Try this low-fat version of a delicious breakfast favorite containing blueberries, which are packed with antioxidants and vitamin C.

Ingredients:
¼ cup olive oil (see note)
¾ cup unsweetened applesauce
1 cup soy milk
6 tablespoons maple syrup
1-½ tablespoons vanilla extract
3 cups flour
2 teaspoons salt
1 ½ tablespoons baking powder
2 cups fresh or frozen thawed and drained blueberries

Directions:
Combine oil, applesauce, soy milk, maple syrup and vanilla extract in a large bowl.
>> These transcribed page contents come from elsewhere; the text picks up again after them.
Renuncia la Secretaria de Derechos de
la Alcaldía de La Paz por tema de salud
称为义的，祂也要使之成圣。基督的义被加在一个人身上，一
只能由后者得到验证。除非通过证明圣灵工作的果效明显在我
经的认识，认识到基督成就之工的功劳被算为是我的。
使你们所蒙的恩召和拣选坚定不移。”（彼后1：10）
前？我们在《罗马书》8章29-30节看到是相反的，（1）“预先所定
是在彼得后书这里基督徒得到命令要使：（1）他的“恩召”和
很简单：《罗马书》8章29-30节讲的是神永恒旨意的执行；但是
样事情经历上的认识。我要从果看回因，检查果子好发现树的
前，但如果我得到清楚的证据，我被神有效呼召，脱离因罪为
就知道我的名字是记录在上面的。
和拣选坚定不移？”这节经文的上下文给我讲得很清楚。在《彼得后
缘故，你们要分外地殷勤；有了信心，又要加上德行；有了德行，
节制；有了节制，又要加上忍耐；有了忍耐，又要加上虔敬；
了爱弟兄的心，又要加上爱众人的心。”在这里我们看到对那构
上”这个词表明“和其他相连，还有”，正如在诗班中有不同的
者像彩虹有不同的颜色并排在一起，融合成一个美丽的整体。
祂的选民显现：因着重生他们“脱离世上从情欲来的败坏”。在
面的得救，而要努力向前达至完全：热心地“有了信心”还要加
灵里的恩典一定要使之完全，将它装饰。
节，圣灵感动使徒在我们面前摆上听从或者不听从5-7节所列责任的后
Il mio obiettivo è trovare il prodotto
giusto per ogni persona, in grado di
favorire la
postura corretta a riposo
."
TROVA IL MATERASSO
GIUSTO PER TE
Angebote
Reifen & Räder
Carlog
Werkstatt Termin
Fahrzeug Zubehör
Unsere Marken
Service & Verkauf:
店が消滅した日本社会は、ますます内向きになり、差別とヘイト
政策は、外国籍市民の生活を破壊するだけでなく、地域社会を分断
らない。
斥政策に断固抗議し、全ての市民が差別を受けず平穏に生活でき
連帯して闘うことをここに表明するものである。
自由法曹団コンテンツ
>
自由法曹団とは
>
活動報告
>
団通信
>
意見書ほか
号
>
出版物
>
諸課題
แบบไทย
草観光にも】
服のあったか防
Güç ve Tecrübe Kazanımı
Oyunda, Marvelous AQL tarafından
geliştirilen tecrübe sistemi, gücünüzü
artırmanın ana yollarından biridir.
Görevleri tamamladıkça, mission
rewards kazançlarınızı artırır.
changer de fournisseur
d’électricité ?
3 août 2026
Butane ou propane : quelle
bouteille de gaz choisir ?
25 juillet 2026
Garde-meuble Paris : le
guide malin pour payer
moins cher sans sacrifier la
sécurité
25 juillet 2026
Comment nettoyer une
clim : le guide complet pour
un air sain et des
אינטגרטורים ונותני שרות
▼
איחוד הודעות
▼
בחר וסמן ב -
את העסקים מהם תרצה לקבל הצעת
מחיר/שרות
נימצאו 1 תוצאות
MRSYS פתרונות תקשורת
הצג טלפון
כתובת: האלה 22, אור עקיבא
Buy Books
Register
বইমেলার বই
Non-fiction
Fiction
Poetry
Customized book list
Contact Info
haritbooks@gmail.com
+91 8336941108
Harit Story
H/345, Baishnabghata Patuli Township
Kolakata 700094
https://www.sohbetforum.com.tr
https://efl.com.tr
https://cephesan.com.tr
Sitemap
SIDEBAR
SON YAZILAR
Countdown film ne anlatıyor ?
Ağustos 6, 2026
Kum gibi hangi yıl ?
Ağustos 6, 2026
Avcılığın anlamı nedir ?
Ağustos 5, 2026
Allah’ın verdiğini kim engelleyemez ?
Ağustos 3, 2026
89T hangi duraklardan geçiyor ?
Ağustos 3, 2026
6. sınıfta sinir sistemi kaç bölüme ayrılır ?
Combine flour, salt and baking powder in a second large bowl. Sift or stir well to mix dry ingredients. Pour liquids into flour mixture. STIR to form a batter; don’t beat. Fold in blueberries. Spray muffin tin with nonstick cooking spray. For large muffins, fill one muffin tin; for smaller muffins fill two tins. Bake muffins in a preheated 350-degree oven.
Small muffins bake in about 20 to 25 minutes; large muffins in 30 to 35 minutes. Remove from oven. Cool muffins in tins for 2 minutes, then turn out onto wire rack to cool completely. Makes 12 large or 24 small muffins.